Les features ps_car_03_cat, ps_car_05_cat et ps_reg_03 ont trop de valeurs manquantes. On va donc les supprimer :

In [None]:
cat1 = X_cat.shape[1]
cont1 = X_cont.shape[1]
dropfeat1 = X_cat.pop('ps_car_03_cat')
dropfeat2 = X_cat.pop('ps_car_05_cat')
dropfeat3 = X_cont.pop('ps_reg_03')
cont_col.remove('ps_reg_03')
cat2 = X_cat.shape[1]
cont2 = X_cont.shape[1]
print("On a bien supprimé " + str(cat1-cat2+cont1-cont2)+ " features")

On supprime également la colonne id (à cause de sa valeur prédictive nulle) :

In [None]:
_ = X_cont.pop('id')
cont_col.remove('id')
X_cont.shape[1]

In [None]:
len(cont_col)

Remplissage des données manquantes en remplaçant les NaN par la moyenne des valeurs de la colonne :

In [None]:
remp = SimpleImputer(missing_values=np.NaN, strategy="mean")

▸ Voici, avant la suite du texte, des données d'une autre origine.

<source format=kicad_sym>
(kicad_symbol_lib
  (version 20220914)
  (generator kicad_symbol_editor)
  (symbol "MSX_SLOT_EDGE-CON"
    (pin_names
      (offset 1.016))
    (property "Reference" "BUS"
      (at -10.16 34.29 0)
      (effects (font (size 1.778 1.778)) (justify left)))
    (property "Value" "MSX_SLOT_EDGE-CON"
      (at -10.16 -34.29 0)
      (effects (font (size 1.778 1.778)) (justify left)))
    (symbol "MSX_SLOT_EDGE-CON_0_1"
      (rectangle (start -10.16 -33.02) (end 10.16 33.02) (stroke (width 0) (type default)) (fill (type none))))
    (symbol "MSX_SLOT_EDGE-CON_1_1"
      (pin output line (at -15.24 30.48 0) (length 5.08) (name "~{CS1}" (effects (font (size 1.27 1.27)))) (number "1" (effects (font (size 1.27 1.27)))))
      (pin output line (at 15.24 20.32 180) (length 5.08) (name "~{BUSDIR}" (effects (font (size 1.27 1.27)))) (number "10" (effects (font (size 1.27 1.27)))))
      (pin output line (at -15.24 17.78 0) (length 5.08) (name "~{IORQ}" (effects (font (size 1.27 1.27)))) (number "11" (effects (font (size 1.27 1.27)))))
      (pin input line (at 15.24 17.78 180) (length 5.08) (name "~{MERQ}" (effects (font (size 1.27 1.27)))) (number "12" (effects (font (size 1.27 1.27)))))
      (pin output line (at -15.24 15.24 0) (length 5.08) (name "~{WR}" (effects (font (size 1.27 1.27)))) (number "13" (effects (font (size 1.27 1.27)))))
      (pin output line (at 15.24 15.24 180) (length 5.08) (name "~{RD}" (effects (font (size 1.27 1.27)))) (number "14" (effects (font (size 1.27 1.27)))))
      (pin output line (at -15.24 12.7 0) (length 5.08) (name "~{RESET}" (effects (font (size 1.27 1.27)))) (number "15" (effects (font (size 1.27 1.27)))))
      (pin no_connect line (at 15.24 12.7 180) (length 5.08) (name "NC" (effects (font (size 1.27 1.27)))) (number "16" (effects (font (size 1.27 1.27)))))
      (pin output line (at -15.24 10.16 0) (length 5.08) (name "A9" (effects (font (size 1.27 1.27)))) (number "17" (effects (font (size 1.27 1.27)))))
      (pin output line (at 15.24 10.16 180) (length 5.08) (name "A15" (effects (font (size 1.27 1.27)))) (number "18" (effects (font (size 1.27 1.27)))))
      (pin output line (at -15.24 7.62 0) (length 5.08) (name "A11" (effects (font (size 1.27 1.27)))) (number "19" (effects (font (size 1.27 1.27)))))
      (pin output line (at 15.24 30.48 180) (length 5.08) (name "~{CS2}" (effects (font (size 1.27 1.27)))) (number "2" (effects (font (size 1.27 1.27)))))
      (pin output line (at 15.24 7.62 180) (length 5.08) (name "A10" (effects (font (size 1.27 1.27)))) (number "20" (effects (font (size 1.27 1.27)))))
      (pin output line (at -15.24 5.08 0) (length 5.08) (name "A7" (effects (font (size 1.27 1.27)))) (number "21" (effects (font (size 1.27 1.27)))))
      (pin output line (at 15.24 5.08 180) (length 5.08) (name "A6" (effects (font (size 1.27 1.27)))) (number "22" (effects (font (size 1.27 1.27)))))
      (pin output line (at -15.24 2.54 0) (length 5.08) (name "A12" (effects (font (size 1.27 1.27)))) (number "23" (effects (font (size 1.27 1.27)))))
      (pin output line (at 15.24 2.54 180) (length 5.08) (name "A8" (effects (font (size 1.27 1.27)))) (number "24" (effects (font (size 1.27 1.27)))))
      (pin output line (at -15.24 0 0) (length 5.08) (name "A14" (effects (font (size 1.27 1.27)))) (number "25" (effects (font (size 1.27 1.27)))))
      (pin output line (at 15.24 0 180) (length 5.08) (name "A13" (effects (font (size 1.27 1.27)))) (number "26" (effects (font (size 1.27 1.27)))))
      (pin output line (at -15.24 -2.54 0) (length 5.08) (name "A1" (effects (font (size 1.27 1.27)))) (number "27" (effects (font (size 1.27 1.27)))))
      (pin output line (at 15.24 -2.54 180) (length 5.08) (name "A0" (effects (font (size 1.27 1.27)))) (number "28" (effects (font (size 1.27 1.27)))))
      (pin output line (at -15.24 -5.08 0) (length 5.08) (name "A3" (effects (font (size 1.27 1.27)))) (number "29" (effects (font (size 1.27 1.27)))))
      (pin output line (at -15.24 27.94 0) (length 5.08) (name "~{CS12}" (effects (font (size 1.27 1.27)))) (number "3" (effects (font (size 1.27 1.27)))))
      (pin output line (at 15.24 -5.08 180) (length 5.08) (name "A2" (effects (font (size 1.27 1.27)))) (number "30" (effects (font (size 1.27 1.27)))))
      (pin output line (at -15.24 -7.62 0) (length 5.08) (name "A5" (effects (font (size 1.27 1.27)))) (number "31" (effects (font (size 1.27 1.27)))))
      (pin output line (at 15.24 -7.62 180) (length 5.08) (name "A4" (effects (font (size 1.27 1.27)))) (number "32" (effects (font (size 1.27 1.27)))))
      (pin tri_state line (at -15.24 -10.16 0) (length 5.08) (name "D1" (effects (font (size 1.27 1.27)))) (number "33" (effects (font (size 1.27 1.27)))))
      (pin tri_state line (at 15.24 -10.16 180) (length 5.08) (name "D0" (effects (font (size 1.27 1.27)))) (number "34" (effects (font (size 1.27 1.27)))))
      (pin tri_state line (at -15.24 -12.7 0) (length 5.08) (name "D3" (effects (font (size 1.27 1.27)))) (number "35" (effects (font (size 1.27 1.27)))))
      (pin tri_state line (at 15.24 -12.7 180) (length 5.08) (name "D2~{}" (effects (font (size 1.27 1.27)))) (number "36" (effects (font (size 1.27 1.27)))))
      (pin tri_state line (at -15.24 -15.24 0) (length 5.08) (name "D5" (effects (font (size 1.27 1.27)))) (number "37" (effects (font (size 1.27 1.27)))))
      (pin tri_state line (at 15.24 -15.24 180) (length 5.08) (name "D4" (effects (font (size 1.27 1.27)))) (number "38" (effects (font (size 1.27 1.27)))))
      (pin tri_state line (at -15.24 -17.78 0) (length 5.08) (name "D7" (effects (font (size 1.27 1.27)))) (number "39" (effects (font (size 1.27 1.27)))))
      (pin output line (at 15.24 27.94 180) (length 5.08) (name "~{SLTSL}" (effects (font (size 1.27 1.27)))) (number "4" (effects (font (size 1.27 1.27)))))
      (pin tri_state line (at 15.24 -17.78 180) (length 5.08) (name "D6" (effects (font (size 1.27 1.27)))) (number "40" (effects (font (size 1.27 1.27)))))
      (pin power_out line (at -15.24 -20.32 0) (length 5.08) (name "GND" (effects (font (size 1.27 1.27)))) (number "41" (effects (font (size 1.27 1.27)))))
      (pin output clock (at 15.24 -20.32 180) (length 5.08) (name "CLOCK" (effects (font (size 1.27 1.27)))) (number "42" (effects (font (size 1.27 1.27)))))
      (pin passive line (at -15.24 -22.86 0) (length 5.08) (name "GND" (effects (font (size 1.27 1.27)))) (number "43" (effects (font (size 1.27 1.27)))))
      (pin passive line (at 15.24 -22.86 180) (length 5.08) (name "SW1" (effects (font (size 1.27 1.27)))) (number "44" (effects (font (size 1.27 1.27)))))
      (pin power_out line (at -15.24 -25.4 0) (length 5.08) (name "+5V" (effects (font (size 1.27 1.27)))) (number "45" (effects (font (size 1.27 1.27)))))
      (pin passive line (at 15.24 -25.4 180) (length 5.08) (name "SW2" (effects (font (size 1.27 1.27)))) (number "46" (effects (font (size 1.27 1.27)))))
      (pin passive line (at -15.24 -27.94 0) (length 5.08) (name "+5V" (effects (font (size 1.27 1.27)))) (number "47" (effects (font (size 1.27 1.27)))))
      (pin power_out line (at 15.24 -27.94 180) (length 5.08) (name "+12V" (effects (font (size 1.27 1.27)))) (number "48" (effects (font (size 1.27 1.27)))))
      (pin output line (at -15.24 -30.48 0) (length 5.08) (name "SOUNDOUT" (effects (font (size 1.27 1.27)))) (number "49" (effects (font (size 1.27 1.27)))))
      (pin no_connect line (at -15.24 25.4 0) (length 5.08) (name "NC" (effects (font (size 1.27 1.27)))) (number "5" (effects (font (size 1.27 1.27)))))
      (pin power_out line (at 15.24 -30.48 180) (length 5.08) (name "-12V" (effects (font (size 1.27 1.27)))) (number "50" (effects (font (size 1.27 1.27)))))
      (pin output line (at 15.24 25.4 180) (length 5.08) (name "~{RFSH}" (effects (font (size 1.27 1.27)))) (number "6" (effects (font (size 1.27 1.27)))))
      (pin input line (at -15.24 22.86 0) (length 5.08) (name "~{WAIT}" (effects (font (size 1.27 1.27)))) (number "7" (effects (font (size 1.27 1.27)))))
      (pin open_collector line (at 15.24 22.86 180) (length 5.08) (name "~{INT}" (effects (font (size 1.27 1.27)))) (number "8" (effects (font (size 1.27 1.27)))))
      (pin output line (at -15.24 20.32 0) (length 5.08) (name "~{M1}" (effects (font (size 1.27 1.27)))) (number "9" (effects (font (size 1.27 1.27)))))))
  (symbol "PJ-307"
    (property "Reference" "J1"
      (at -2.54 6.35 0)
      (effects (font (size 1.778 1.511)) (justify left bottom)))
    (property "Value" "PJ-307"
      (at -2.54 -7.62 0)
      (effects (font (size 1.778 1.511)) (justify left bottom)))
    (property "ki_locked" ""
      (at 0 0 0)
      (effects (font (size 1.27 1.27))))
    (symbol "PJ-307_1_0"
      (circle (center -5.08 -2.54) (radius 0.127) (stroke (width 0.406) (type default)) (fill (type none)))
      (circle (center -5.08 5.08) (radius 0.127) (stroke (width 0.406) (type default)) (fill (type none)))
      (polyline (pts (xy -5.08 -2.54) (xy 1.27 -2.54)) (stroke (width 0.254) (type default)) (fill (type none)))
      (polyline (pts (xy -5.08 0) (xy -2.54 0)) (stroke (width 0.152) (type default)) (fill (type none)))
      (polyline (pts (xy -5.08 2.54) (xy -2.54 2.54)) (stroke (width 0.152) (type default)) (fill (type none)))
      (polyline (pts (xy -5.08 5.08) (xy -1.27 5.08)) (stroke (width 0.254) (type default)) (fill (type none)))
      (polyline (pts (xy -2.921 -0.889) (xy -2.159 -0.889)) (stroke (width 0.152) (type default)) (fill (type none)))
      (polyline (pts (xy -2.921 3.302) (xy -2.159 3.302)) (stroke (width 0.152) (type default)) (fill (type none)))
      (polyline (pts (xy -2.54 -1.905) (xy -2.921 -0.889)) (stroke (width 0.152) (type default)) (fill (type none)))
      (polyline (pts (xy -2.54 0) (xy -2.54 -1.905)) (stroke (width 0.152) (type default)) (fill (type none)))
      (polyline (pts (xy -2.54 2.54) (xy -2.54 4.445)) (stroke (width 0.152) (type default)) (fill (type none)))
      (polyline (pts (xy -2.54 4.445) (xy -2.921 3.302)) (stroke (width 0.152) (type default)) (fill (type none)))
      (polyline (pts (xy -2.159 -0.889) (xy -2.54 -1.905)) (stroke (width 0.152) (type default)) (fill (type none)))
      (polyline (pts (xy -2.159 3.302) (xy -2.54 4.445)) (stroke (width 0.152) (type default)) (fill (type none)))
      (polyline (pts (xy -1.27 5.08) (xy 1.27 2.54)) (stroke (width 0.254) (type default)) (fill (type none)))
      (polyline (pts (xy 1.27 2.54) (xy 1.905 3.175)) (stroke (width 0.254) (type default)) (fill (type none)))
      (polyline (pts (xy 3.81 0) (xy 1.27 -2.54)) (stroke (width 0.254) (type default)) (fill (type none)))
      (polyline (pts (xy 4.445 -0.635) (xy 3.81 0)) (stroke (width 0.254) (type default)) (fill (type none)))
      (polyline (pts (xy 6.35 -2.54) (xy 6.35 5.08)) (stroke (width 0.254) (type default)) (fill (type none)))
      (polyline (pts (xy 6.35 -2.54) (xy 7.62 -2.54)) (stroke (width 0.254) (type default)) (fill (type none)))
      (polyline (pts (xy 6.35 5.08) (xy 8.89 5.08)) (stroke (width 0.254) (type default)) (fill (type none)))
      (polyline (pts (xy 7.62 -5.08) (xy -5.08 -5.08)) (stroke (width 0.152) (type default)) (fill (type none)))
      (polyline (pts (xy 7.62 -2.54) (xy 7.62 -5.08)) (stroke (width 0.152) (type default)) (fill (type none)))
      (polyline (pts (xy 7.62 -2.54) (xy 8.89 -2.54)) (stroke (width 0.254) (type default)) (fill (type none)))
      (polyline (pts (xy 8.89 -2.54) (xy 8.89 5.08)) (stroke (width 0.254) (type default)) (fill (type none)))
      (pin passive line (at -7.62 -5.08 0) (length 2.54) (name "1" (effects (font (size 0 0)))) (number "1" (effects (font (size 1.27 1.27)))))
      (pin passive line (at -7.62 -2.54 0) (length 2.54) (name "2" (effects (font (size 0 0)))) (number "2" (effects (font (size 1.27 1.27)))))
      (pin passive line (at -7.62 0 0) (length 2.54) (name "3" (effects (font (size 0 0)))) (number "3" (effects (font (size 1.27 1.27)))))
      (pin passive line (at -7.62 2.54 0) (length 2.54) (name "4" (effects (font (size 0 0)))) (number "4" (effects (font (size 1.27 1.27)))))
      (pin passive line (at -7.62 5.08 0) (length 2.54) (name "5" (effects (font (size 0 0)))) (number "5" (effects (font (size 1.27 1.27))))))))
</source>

X_cont['ps_car_11']=remp.fit_transform(X_cont[['ps_car_11']]).ravel()
X_cont['ps_car_12']=remp.fit_transform(X_cont[['ps_car_12']]).ravel()
X_cont['ps_car_14']=remp.fit_transform(X_cont[['ps_car_14']]).ravel()
#donnees['ps_reg_03']=remp.fit_transform(donnees[['ps_reg_03']]).ravel()   VALEUR SUPPRIMEE

Retirons les derniers NaN :

In [None]:
#X_cont = X_cont.dropna()
#X_cat = X_cat.dropna()
#X_bin = X_bin.dropna()

### Encodage des données catégorielles 

In [None]:
from sklearn.preprocessing import OneHotEncoder, LabelEncoder

X_cat_bin = pd.get_dummies(X_cat, prefix_sep='#', drop_first=True)

In [None]:
X_cat_bin.head(n=10)

### Centrage et réduction des variables continues 

In [None]:
from sklearn.preprocessing import MinMaxScaler, StandardScaler

scaler = MinMaxScaler()
scaler.fit(X_cont)
X_cont = scaler.transform(X_cont)

In [None]:
X_cont

In [None]:
X_cont = pd.DataFrame(X_cont, columns = cont_col)
X_cont.describe()
X_cont.index

### Matrice des features

In [None]:
X = pd.concat((X_bin, X_cat_bin, X_cont), axis=1)

In [None]:
X.columns

In [None]:
X.describe(include='all')

In [None]:
X.head()

In [None]:
X.index

In [None]:
#On a retiré des données, donc la liste des indices de la dataframe n'est plus contigue. 
#On réinitialise cette liste :

In [None]:
X.reset_index(inplace=True, drop=True)

In [None]:
X.head()

In [None]:
X.shape

In [None]:
y.shape

### Enregistrement des données traitées 

On utilise `pickle` pour enregistrer les données traitées

In [None]:
import pickle as pkl

with open('données_traitées.pkl', 'wb') as f:
    pkl.dump(X, f)